• _The data_
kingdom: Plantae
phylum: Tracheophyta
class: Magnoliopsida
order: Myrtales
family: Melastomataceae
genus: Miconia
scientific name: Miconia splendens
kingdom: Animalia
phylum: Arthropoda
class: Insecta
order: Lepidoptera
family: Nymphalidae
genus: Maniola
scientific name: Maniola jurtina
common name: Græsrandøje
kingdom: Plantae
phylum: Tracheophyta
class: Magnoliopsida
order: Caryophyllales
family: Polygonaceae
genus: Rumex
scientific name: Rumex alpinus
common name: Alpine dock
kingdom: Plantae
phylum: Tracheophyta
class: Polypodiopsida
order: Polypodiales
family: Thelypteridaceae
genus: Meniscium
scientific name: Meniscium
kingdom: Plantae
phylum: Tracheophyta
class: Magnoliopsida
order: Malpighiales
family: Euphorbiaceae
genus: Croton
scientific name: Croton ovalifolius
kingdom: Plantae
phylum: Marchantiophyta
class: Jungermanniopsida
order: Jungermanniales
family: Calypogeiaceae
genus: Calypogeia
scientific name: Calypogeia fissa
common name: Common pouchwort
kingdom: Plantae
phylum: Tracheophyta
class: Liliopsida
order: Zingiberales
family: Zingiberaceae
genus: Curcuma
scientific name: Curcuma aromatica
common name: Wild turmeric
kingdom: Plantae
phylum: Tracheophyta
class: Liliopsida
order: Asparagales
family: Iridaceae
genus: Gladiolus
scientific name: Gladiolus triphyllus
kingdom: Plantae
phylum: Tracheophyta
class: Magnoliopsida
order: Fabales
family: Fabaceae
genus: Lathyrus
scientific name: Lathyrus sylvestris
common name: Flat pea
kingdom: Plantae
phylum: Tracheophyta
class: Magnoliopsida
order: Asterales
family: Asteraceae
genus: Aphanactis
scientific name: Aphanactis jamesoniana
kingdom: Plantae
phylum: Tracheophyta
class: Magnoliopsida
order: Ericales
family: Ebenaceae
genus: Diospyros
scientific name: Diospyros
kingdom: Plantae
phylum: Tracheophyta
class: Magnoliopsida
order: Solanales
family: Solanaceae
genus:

• _Prompt_
Present every line of the data above as a numbered list, omitting any blank lines.

• _Correct result_
1. kingdom: Plantae
2. phylum: Tracheophyta
3. class: Magnoliopsida
4. order: Myrtales
5. family: Melastomataceae
6. genus: Miconia
7. scientific name: Miconia splendens
8. kingdom: Animalia
9. phylum: Arthropoda
10. class: Insecta
11. order: Lepidoptera
12. family: Nymphalidae
13. genus: Maniola
14. scientific name: Maniola jurtina
15. common name: Græsrandøje
16. kingdom: Plantae
17. phylum: Tracheophyta
18. class: Magnoliopsida
19. order: Caryophyllales
20. family: Polygonaceae
21. genus: Rumex
22. scientific name: Rumex alpinus
23. common name: Alpine dock
24. kingdom: Plantae
25. phylum: Tracheophyta
26. class: Polypodiopsida
27. order: Polypodiales
28. family: Thelypteridaceae
29. genus: Meniscium
30. scientific name: Meniscium
31. kingdom: Plantae
32. phylum: Tracheophyta
33. class: Magnoliopsida
34. order: Malpighiales
35. family: Euphorbiaceae
36. genus: Croton
37. scientific name: Croton ovalifolius
38. kingdom: Plantae
39. phylum: Marchantiophyta
40. class: Jungermanniopsida
41. order: Jungermanniales
42. family: Calypogeiaceae
43. genus: Calypogeia
44. scientific name: Calypogeia fissa
45. common name: Common pouchwort
46. kingdom: Plantae
47. phylum: Tracheophyta
48. class: Liliopsida
49. order: Zingiberales
50. family: Zingiberaceae
51. genus: Curcuma
52. scientific name: Curcuma aromatica
53. common name: Wild turmeric
54. kingdom: Plantae
55. phylum: Tracheophyta
56. class: Liliopsida
57. order: Asparagales
58. family: Iridaceae
59. genus: Gladiolus
60. scientific name: Gladiolus triphyllus
61. kingdom: Plantae
62. phylum: Tracheophyta
63. class: Magnoliopsida
64. order: Fabales
65. family: Fabaceae
66. genus: Lathyrus
67. scientific name: Lathyrus sylvestris
68. common name: Flat pea
69. kingdom: Plantae
70. phylum: Tracheophyta
71. class: Magnoliopsida
72. order: Asterales
73. family: Asteraceae
74. genus: Aphanactis
75. scientific name: Aphanactis jamesoniana
76. kingdom: Plantae
77. phylum: Tracheophyta
78. class: Magnoliopsida
79. order: Ericales
80. family: Ebenaceae
81. genus: Diospyros
82. scientific name: Diospyros
83. kingdom: Plantae
84. phylum: Tracheophyta
85. class: Magnoliopsida
86. order: Solanales
87. family: Solanaceae
88. genus:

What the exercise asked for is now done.